Texto de lectura.
....
La tarde del 9 de marzo de 1997, Cristina Bergua Vera, 16 años, salió de su piso en el barrio de la Gavarra, en Cornellà de Llobregat, con la naturalidad de cualquier domingo. Llevaba vaqueros claros, chaqueta, una mochila pequeña y un plan que, en teoría, iba a cambiar su vida: ir a casa de su novio para terminar una relación que la familia consideraba tóxica. Tenía que volver a las diez de la noche. Esa hora se convirtió en una frontera invisible: la vida de los Bergua se detuvo ahí. Ningún vecino volvió a verla. Ningún sistema ha sabido explicar, casi tres décadas después, qué pasó en esas horas.
Cristina era la hija pequeña de Juan y Luisa, una adolescente de instituto, responsable, casera, que apenas empezaba a estirar las alas. Vivía con sus padres y su hermano en un piso de Cornellà y no era de las que se marchaban sin avisar: no se llevó ropa, ni dinero, ni las 50.000 pesetas que guardaban en casa, ni dejó pista de una fuga planeada. Lo que sí tenía era una relación muy cuestionada por su entorno: su novio, Javier Román, le sacaba diez años. Amigos y padres lo describían como celoso y controlador, hasta el punto de intentar convencerla durante meses de que lo dejara.
Ese domingo, Cristina les dijo a sus padres que “el día era para ella”. Por la tarde salió y, según contaría después su mejor amigo, su destino era la casa de Javier: había decidido romper con él y cerrar definitivamente esa etapa. A las 21:30, su hermano Germán regresó a casa… solo. Su padre, acostumbrado a la puntualidad de Cristina, empezó a ponerse nervioso: a las 22:00 ella seguía sin aparecer. Llamadas, comprobaciones rápidas, esa sensación de “algo no va bien”. Juan bajó a comisaría para denunciar la desaparición, pero los agentes aplicaron el protocolo de entonces: había que esperar 24 horas; “una chica de 16 años puede retrasarse un par de horas”, le dijeron.
En casa, Luisa hizo lo que hacen todas las madres cuando la lógica no basta: llamar a todas y cada una de las amigas de su hija. Fue David, el mejor amigo de Cristina, quien pronunció el nombre que lo cambiaría todo: le contó que ella había ido a casa de Javier para dejar la relación, que le tenía miedo, que era posesivo. Los padres no sabían ni dónde vivía exactamente ese hombre. Fue Germán quien fue a buscarlo. Javier lo recibió en su casa y le confirmó que había estado con la joven por la tarde, pero aseguró que, sobre las nueve, la había dejado en una carretera de Esplugues, “a cinco minutos de su casa”, y que no sabía nada más. Esa versión —sin testigos, sin rastro y con una hora de margen hasta el toque de queda familiar— sigue siendo hoy el corazón oscuro del caso.
....
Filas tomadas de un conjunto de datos
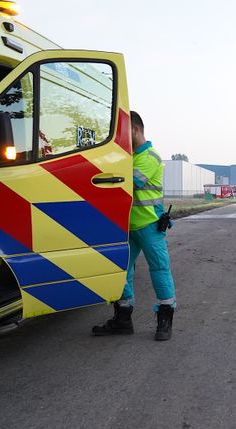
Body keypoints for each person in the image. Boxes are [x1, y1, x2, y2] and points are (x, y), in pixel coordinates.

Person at [92, 111, 176, 341]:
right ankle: (123, 319)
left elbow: (126, 183)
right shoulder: (129, 158)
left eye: (123, 132)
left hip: (149, 226)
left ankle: (165, 320)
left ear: (136, 130)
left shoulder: (150, 157)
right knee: (122, 273)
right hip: (126, 227)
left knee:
....
Problemas y tareas.
a - En el texto sobre la desaparición de Cristina Bergua, ¿cuántos años mayor que ella era su novio, Javier Román?
b - Traduzca al inglés esta oración del texto sobre la desaparición de Cristina Bergua: «Los padres no sabían ni dónde vivía exactamente ese hombre.»

Respuestas por apartado.
a - Le sacaba diez años.

b - The parents did not even know exactly where that man lived.